WHAT IS REQUIRED:
Lay out the lines of the material as a Markdown table with the columns Number and Record line, omitting any blank lines. Begin with the line containing "LEGKERESETTEBB" and end with the line containing "Leírás: Autószervizünk a XXII. kerület", including both.

(Saved data entries)

-=-=-

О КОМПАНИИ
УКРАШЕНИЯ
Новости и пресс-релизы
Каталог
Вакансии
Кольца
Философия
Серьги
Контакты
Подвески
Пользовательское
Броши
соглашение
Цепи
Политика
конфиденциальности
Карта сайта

-=-=-

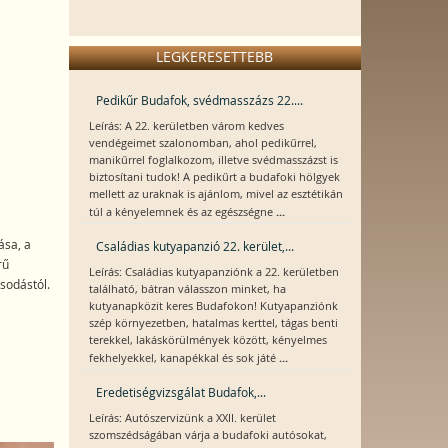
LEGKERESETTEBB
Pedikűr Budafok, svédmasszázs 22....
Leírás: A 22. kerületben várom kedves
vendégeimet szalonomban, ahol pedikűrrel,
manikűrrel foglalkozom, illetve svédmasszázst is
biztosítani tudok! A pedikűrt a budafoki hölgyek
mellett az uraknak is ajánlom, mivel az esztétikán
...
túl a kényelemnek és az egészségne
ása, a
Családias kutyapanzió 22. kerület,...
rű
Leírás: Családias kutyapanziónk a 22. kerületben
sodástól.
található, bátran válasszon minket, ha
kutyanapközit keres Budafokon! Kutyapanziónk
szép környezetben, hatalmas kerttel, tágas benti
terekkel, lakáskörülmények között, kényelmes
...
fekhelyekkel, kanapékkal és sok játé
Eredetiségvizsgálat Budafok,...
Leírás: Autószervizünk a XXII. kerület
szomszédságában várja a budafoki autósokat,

-=-=-

RESULT OF THIS EXERCISE:
| Number | Record line |
|---|---|
| 1 | LEGKERESETTEBB |
| 2 | Pedikűr Budafok, svédmasszázs 22.... |
| 3 | Leírás: A 22. kerületben várom kedves |
| 4 | vendégeimet szalonomban, ahol pedikűrrel, |
| 5 | manikűrrel foglalkozom, illetve svédmasszázst is |
| 6 | biztosítani tudok! A pedikűrt a budafoki hölgyek |
| 7 | mellett az uraknak is ajánlom, mivel az esztétikán |
| 8 | ... |
| 9 | túl a kényelemnek és az egészségne |
| 10 | ása, a |
| 11 | Családias kutyapanzió 22. kerület,... |
| 12 | rű |
| 13 | Leírás: Családias kutyapanziónk a 22. kerületben |
| 14 | sodástól. |
| 15 | található, bátran válasszon minket, ha |
| 16 | kutyanapközit keres Budafokon! Kutyapanziónk |
| 17 | szép környezetben, hatalmas kerttel, tágas benti |
| 18 | terekkel, lakáskörülmények között, kényelmes |
| 19 | ... |
| 20 | fekhelyekkel, kanapékkal és sok játé |
| 21 | Eredetiségvizsgálat Budafok,... |
| 22 | Leírás: Autószervizünk a XXII. kerület |